В прихожей висела большая красочная надпись: «Мы гостям хорошим рады, смело в дом входите. Вытирайте ноги, гады, чистоту блюдите!»

— Дядя Боба, а жильцы не сердятся? — спросил я однажды.

— Есть которые и сердятся, есть которые и в суд тянут, да у меня ведь справка о невменяемости есть. — И он подвел нас к двери одной из комнат, где было приклеено свеженькое стихотворение: «Всех гадюк императрица в этой комнате живет, хочет с Бобою судиться, в суд на Бобу подает. Справедливо суд рассудит, что в стихах плохого нет, и тебе же хуже будет, коль рассердится поэт!»

— Не понимают некоторые люди, что в стихах сильные слова нужны, — с обидой сказал дядя Боба. — Обижаются, идиоты!

Особенно много сильных слов было в кухне. Здесь над столом, где стояли примуса и керосинки, висело такое воззвание: «Людям портит аппетит гарь от керосина. Если примус твой коптит, значит, ты скотина».

А над помойным ведром можно было прочесть такие строки: «Кто помойного ведра в срок свой не выносит, у того в башке мура, морда палки просит».

Дядя Боба занимал большую трехоконную комнату. В ней не было почти никакой мебели, если не считать множества пустых папиросных ящиков. Посреди комнаты, на постаменте из тех же ящиков, стояло чучело коршуна. На шее у него висела дощечка с надписью: «Пускай с моею мордою стихов в журналах нет — вот эта птица гордая есть мой автопортрет!»

Книг дядя Боба не собирал и не читал — они были ему не нужны: он считал, что ничьих ему не надо стихов, раз он пишет свои. На всех стенах комнаты были пришпилены и наклеены бумажки с собственными его произведениями, и когда ему хотелось почитать их, он просто подходил к стене и читал. Это была его библиотека. Здесь были стихи грустные, стихи веселые — одним словом, на любое настроение. Но все они кончались тем, что дядя Боба обзывал в них кого-нибудь болваном, ослом и посылал к черту, а то и подальше. Видно, он не мог писать без сильных слов.

После знакомства с дядей Бобой вновь проснулись и мои творческие силы, и однажды я написал стихи, где не упоминалось имя Надежды Викторовны, но речь шла именно о ней:

О ты, учебная старуха.
Самодержавная змея!
Зачем ты дергаешь за ухо,
Зачем ты мучаешь меня?
Ты пистолета не имеешь,
Песочных нет часов с тобой,
И ты детей учить не смеешь,
Творя убийство и разбой!

Но я так и не показал этот листок учебной старухе, потому что мои занятия с ней прекратились. Начался учебный год.

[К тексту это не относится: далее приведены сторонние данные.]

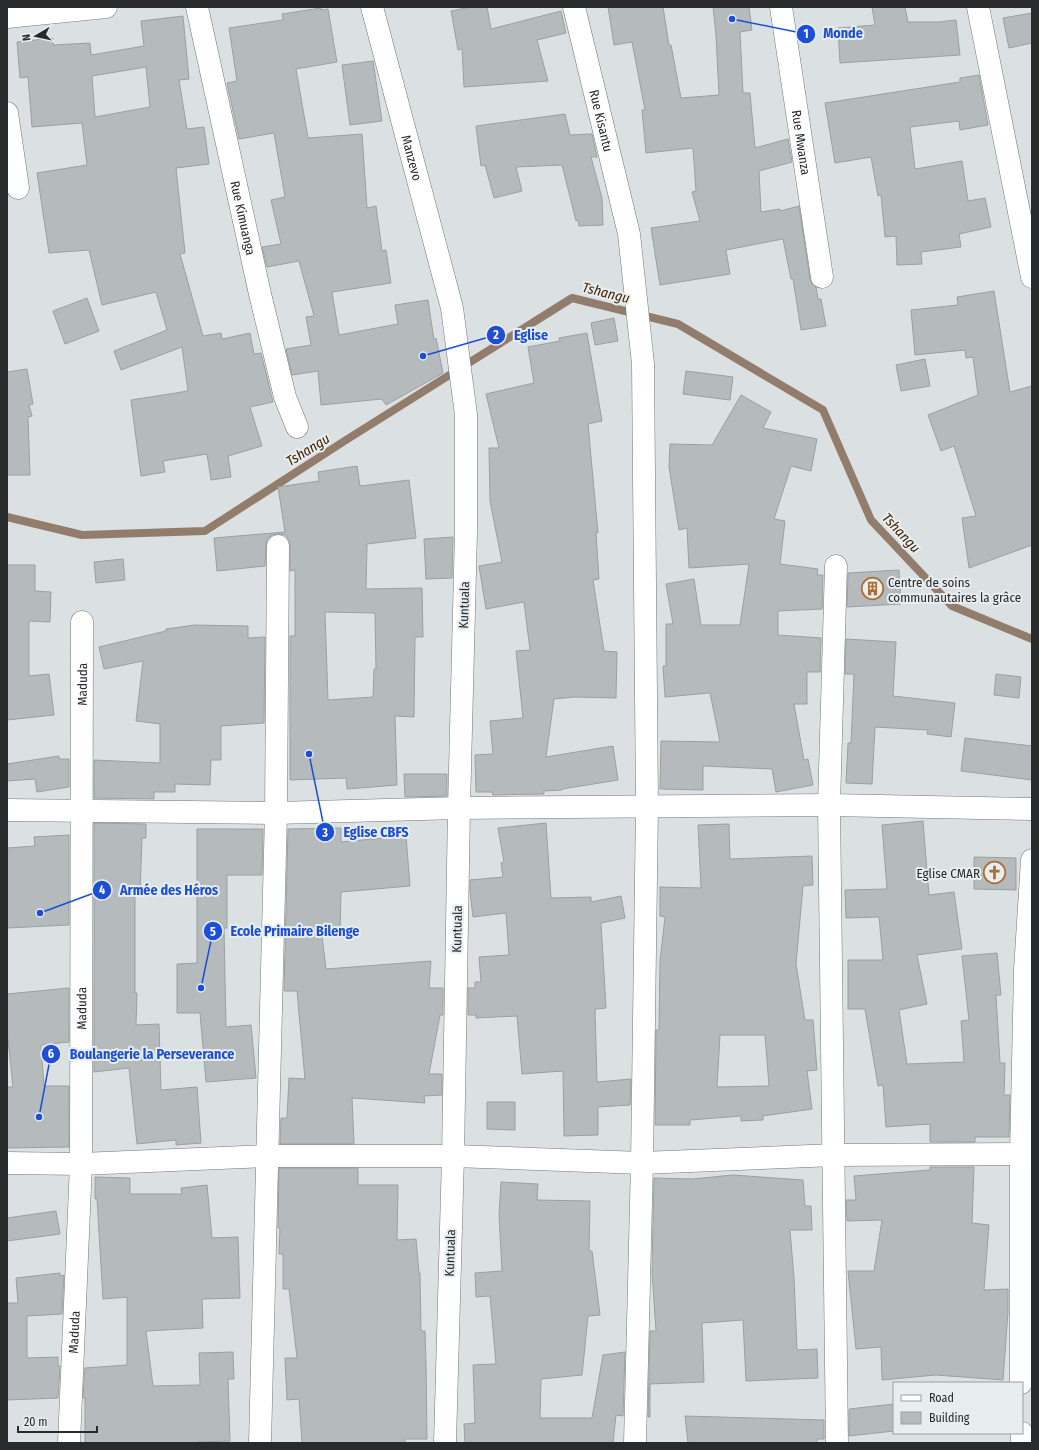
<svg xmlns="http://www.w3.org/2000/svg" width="1039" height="1450" font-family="'Fira Sans Condensed',sans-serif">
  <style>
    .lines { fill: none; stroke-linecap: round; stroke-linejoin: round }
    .stream { stroke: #927d6c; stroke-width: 8 }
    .building { fill: #b5babc; stroke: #9ba0a1; fill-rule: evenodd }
    .minor-casing { stroke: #727778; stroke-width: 23 }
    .minor { stroke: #fff; stroke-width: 22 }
    .labels { text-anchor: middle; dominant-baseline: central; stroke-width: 4; stroke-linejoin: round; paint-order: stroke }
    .street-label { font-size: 13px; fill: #282a2b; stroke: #e8edef }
    .poi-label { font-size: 13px; fill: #282a2b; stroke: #e8edef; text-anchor: start }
    .water-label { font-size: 14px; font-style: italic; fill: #432304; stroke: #e8edef }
    .leader { fill: none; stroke: #1d4ed8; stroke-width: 1.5 }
    .callout-dot { fill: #1d4ed8; stroke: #e8edef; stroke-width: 1.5 }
    .mark-label { font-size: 12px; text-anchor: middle; font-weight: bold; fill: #fff }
    .callout-label { font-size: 14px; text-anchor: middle; font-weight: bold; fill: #1d4ed8; stroke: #e8edef; stroke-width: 4; stroke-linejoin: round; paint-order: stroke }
  </style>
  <rect width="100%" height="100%" fill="#dbe0e2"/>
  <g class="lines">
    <polyline class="stream" points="7,517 82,535 205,531 346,440 572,298 678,324 823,410 871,520 952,606 1032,639"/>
  </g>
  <g class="building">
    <polygon points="471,7 487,7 491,29 561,11 566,33 537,40 548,81 464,87 462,49 458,50 451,11"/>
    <polygon points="608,7 663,7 669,45 671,45 681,98 719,95 716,35 713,7 749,7 752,30 740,32 743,93 750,93 755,148 788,139 792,162 759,171 761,212 780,209 780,211 799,206 810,279 812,284 816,287 818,299 821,299 826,326 801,330 793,279 791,279 783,239 726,250 730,274 660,285 651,228 700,221 692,192 696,191 693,148 646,153 642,110 645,110 632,42 614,45"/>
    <polygon points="872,7 905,7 908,22 938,22 956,20 960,55 840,63 838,28 875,25"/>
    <polygon points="321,8 321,10 328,9 337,62 296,69 308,138 362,134 367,208 376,206 382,251 386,250 391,283 332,292 339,335 398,324 395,305 428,300 434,340 436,338 443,373 386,405 382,399 321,405 318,371 292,375 286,349 311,345 306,317 314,316 299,261 267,267 262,247 281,244 271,200 285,197 274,133 239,139 227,83 237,81 229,28 283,20 282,14"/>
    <polygon points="1032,13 1032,43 1009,48 1003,18"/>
    <path d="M183,16L189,79L179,80L187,129L204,127L209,164L176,168L185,253L180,254L203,336L221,333L222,339L250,333L254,354L261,353L273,402L250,407L262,446L228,456L231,477L211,480L207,454L163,461L165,472L141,476L131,400L188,391L182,347L121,370L114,351L167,330L156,292L102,305L89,250L49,253L37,173L87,165L82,123L32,127L28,77L20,78L17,42L53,38V45L90,43L91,55L144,46L141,21ZM146,67L150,107L95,117L92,76Z"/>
    <polygon points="373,61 382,121 350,125 342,65"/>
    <polygon points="979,75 988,125 960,130 959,121 910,127 915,169 962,161 968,201 985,198 991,227 959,234 961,247 921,252 922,264 897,265 896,236 885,237 881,195 878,196 871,157 835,163 825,103 960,82 960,78"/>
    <polygon points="565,114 570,135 592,134 597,157 591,157 602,198 603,225 579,226 578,220 576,221 562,165 516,167 522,191 494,198 485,165 481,166 476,126"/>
    <polygon points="994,291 1010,392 1032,386 1032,545 969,568 962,518 976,516 954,446 941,451 928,415 978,395 973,357 966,358 965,350 915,355 911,310 958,305 957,297"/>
    <polygon points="87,298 99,331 65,344 53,311"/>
    <polygon points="614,318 618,341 595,345 591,323"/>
    <polygon points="587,333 602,421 588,424 598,533 596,532 599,579 593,580 604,651 617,652 616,698 575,697 554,699 546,757 613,746 618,780 562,789 562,790 544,791 544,794 493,795 492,792 476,792 475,755 493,754 490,721 523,718 516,651 530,650 524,602 486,609 479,566 502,562 490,501 489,448 499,448 486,394 534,383 528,347 560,341 559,338"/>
    <polygon points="925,359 930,386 901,391 896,365"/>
    <polygon points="27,369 33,404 29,405 32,416 28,417 30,475 7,475 7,372"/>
    <polygon points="686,371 733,377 730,400 683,394"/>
    <polygon points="741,395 771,412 763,428 817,439 811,471 791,466 774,519 785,521 780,564 818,569 817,575 823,575 822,609 778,611 778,635 821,638 820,672 807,672 807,704 794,704 804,760 808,759 813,785 776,792 772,769 703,766 703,790 660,789 661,741 720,742 710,693 665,697 663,666 666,666 666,624 673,624 666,584 694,579 701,625 740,625 749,564 689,568 687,528 679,530 669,467 670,444 712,445"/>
    <path d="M357,466L360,486L409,480L416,538L367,544L366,589L422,588L423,637H415L414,717L395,716L397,785L347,789L346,778L290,780V636H295V570L290,571V546L289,540L285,535L278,534L272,535L267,539L266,546L265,566L217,571L214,538L285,532L278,487L319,481L318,472ZM325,612L375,613L376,669H374L373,697L328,700Z"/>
    <polygon points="453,537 452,578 426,579 424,539"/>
    <polygon points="123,559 125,580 96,583 94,562"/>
    <polygon points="7,565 35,565 35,591 51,592 50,622 29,621 29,676 49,674 54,715 7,720"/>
    <polygon points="899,570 901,604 847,607 848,573"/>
    <polygon points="195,625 248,626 248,638 265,637 264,723 221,726 221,760 211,760 210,785 175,784 175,792 154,792 154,799 94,798 94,760 160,763 160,724 136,721 143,661 104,669 99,647 166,631 166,629"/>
    <polygon points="846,639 896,642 893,696 955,703 951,737 927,734 928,730 875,727 872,784 846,783 848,743 851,743 854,674 845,674"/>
    <polygon points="996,674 1021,677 1019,698 994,695"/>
    <polygon points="965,738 1032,746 1032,780 961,771"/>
    <polygon points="59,756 59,759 69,759 69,787 37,792 35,779 7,781 7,764"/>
    <polygon points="404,774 447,774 447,796 405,797"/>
    <polygon points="923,821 929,895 954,892 962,949 917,955 927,1004 899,1010 907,1064 964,1062 961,1021 969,1020 962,956 997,953 1001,995 996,995 1000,1063 1005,1063 1004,1095 1010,1095 1009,1137 975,1137 975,1142 930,1142 930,1124 886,1127 883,1085 878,1086 865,1009 848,1009 848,960 883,960 879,917 846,918 845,890 887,889 882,825"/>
    <polygon points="94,823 146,824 146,838 142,838 140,893 135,892 135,993 137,993 136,1025 159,1024 161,1090 197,1087 201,1143 176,1145 176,1140 137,1144 129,1068 94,1072"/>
    <polygon points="546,823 551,898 591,897 591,902 621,896 625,918 601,923 606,1008 595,1009 597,1082 631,1079 630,1105 598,1107 598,1135 564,1136 563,1071 522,1074 517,1016 476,1018 476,1015 468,1015 468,988 475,988 475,982 481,982 479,957 509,955 506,913 473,917 470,892 470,880 503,877 501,863 504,862 498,828"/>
    <path d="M729,824L730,859L812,856L813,885L803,886L796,964L805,1020H813L817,1070L807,1071L812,1109L763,1116V1120L741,1121V1116L690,1120V1125H655L656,1030H659L660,961L665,917L660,916V887L701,888L698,825ZM720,1035H765L769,1086L717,1087Z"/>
    <polygon points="341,828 341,842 406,836 410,886 341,892 340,934 322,936 326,969 431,961 429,988 443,988 443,1015 440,1015 429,1074 442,1074 442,1095 424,1096 425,1103 352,1098 354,1144 280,1144 281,1118 287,1118 289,1078 305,1079 297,991 284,991 288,829"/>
    <polygon points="197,829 263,829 262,875 227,875 227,928 224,928 226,1027 251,1025 256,1078 206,1082 200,1013 177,1013 177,964 197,963"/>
    <polygon points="69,835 69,925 7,928 7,848 35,846 34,837"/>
    <polygon points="974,857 1016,858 1016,890 974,889"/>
    <polygon points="69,988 69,1042 41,1045 44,1086 69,1086 69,1147 7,1148 7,1087 13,1087 7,1031 7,994"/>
    <polygon points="487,1102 515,1102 515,1130 487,1129"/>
    <polygon points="930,1167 974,1167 972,1223 989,1225 984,1290 1008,1289 1008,1312 1003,1380 936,1375 882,1380 881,1347 856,1349 848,1271 874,1271 882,1220 847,1221 846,1200 856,1200 854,1176 930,1170"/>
    <polygon points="279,1168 358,1168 358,1185 398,1185 397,1240 416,1239 419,1273 420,1273 421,1331 425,1331 426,1362 427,1439 405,1439 405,1443 302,1443 299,1399 287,1400 285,1358 297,1358 289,1289 283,1289 283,1254 279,1254 280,1228 278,1228"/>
    <polygon points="733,1175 803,1180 805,1206 811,1206 812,1230 790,1230 794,1278 797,1350 817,1349 818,1378 746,1381 743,1320 702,1323 704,1382 650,1384 650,1417 648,1417 650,1331 656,1331 652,1272 654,1178 692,1179"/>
    <polygon points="95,1177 130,1178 130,1194 182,1194 181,1188 207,1185 212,1238 238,1237 240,1298 202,1299 203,1328 146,1331 153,1386 200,1385 199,1353 233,1352 234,1379 228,1379 230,1441 199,1442 199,1443 85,1443 85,1398 83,1398 85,1368 127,1365 127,1297 103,1299 97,1199 95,1199"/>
    <polygon points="501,1182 538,1184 537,1200 590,1201 589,1251 592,1251 600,1315 588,1316 582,1375 541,1379 540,1418 592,1418 603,1355 625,1352 623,1416 616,1415 613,1443 465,1443 464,1424 475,1423 473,1365 496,1364 490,1296 476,1297 475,1273 502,1271 499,1215"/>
    <polygon points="56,1211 60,1234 7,1241 7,1218"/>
    <polygon points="60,1273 60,1276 64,1275 62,1314 27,1316 27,1358 58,1357 58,1366 60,1366 58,1398 7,1400 7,1303 18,1303 16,1278"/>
    <polygon points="894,1404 894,1431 849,1436 849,1409"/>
    <polygon points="685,1416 824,1420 824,1439 817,1439 817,1443 688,1443"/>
  </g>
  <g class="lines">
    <defs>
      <g id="minor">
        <path id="s1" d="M197,7L260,294L285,397L297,427"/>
        <path id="s2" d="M372,7L452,308L466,415V532L459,808L453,1156L445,1443"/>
        <path id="s3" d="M574,7L629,234L643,364L647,806L642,1163L635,1443"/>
        <path id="s4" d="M781,7L822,277"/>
        <polyline points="978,7 1032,277"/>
        <polyline points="7,17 106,7"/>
        <polyline points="7,113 18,188"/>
        <polyline points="836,566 829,805 837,1443"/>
        <polyline points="7,810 276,813 459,808 829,805 1032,809"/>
        <polyline points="7,1163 81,1164 268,1156 453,1156 642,1163 834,1155 1021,1154"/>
        <polyline points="1021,1383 1021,1154 1025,970 1032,860"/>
        <polyline points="1022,1433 1022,1443"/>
        <path id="s5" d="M69,1443L81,1164L82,622"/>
        <polyline points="260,1443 276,813 278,546"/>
      </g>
    </defs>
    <use href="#minor" class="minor-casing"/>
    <use href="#minor" class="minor"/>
  </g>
  <defs>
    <symbol id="building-ring" viewBox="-11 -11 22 22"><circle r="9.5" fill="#e8edef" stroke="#ac6d34" stroke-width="1.5"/><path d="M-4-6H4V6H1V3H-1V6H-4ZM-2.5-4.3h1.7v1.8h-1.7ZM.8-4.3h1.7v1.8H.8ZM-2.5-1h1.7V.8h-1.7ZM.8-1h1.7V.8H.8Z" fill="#ac6d34"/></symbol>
    <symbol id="church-ring" viewBox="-11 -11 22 22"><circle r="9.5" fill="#e8edef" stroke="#ac6d34" stroke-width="1.5"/><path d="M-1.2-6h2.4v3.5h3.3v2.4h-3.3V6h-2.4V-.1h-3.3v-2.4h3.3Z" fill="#ac6d34"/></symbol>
  </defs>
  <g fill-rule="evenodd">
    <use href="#building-ring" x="860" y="576" width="25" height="25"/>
    <use href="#church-ring" x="982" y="860" width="25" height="25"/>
  </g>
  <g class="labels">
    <g class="street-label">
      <text stroke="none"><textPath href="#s3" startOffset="117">Rue Kisantu</textPath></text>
      <text stroke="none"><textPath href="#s4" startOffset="137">Rue Mwanza</textPath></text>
      <text stroke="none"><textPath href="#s2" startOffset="156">Manzevo</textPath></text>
      <text stroke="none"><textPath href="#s1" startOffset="216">Rue Kimuanga</textPath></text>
      <text transform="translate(464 605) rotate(-88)">Kuntuala</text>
      <text stroke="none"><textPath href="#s5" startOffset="759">Maduda</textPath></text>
      <text transform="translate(457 929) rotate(-89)">Kuntuala</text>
      <text stroke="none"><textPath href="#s5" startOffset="435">Maduda</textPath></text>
      <text transform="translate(450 1253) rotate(-88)">Kuntuala</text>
      <text stroke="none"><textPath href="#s5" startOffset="111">Maduda</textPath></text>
    </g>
    <g class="poi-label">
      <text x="888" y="582">Centre de soins<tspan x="888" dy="15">communautaires la grâce</tspan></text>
      <text x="980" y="873" text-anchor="end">Eglise CMAR</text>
    </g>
    <g class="water-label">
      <text transform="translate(606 293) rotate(14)">Tshangu</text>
      <text transform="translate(308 450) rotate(-32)">Tshangu</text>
      <text transform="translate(901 533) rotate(47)">Tshangu</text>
    </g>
  </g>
  <path class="leader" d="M732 19L806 34M423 356L496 335M309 754L325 832M40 913L102 890M201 988L213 931M39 1117L51 1054"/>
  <g class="callout-dot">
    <circle cx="732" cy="19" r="4"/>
    <circle cx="423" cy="356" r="4"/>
    <circle cx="309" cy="754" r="4"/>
    <circle cx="40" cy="913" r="4"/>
    <circle cx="201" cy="988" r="4"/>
    <circle cx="39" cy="1117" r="4"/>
    <circle cx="806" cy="34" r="10"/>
    <circle cx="496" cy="335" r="10"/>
    <circle cx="325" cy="832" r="10"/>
    <circle cx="102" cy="890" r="10"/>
    <circle cx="213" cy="931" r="10"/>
    <circle cx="51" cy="1054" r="10"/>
  </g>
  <g class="mark-label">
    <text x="806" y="38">1</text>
    <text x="496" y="339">2</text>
    <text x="325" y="837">3</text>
    <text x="102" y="894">4</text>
    <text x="213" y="936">5</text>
    <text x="51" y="1058">6</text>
  </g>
  <g class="callout-label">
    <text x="843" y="38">Monde</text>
    <text x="531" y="340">Eglise</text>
    <text x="376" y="837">Eglise CBFS</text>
    <text x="169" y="895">Armée des Héros</text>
    <text x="295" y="936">Ecole Primaire Bilenge</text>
    <text x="152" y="1059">Boulangerie la Perseverance</text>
  </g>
  <rect width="1039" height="1450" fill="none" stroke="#282a2b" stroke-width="16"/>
  <rect x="893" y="1382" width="130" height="52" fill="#e8edef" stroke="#9b9fa1"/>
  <rect x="901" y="1395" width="20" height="6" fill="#ffffff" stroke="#9b9fa1"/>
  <text x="929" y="1402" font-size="12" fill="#282a2b">Road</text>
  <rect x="901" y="1412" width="20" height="12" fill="#b5babc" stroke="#9b9fa1"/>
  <text x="929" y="1422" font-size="12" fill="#282a2b">Building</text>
  <g transform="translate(36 36) rotate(261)" stroke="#e8edef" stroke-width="3" paint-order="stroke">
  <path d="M0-3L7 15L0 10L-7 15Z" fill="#282a2b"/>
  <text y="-6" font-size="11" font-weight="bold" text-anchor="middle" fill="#282a2b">N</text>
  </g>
  <path d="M18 1426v6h79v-6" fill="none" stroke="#282a2b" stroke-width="2"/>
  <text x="24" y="1426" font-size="12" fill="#282a2b" stroke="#e8edef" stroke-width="3" paint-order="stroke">20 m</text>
</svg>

После всех летних треволнений в школу я пошел с удовольствием. Теперь мне нравилось учиться, знания так и лезли мне в голову, и даже арифметика давалась легко. Скоро я стал одним из лучших учеников в нашем классе — я и сам не заметил, как это произошло. Тетя Аня теперь была довольна мною, но не понимала, отчего это я так переменился. Шерлохомец же объяснил это тем, что, когда я трахнулся с карниза, у меня мозги перетряхнулись, и поскольку я не стал идиотом, то стал умным. И только змея Лиза по-прежнему смотрела на меня свысока. Она считала, что я только притворяюсь хорошим учеником, а в душе остался лодырем. Она по-прежнему давала мне разные обидные прозвища, меняя их время от времени для разнообразия. Такая уж это была вредная девочка!

Я теперь много читал — и стихи, и все, что под руку попадет. А сам я стихов больше не писал — вернее, почти не писал.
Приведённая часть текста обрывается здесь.